DATA SECTION:
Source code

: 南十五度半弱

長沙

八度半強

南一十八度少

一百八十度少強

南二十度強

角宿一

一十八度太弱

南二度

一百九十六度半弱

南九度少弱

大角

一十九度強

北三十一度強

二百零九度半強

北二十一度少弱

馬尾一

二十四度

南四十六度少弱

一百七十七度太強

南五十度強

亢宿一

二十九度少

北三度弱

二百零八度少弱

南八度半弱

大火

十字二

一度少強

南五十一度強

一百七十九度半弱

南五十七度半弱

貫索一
...
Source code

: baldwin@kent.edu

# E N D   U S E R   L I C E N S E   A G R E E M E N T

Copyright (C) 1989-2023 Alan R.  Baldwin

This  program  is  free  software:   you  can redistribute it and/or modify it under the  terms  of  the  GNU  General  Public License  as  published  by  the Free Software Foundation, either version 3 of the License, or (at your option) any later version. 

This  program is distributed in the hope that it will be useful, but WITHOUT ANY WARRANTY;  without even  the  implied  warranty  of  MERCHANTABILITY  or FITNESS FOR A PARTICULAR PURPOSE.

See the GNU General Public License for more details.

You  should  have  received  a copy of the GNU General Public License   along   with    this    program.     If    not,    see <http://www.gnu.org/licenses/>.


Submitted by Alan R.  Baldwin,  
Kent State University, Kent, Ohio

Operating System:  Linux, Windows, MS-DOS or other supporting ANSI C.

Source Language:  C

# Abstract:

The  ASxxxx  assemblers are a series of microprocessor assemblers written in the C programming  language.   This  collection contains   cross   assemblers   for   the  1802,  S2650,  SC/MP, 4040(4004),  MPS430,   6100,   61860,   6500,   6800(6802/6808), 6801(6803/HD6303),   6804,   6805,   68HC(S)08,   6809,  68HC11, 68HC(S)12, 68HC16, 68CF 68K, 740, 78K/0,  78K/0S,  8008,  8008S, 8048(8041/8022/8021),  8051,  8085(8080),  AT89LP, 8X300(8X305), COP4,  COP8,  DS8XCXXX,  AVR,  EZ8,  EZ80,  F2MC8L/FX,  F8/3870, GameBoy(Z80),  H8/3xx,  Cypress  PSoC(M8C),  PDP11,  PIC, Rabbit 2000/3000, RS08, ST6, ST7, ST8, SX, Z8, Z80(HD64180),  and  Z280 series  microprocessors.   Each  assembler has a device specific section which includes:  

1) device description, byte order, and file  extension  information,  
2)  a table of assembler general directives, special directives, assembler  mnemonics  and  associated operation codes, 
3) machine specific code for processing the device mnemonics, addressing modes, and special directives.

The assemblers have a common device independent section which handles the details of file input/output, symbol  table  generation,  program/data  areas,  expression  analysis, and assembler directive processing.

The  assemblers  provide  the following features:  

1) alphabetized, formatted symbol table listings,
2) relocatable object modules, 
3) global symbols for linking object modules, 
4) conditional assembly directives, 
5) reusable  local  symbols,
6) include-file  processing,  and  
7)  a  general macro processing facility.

PROBLEM STATEMENT: Pick out each line of the records that contains the string "symbols". Case counts.

EXERCISE SOLUTION:
3) global symbols for linking object modules, 
5) reusable  local  symbols,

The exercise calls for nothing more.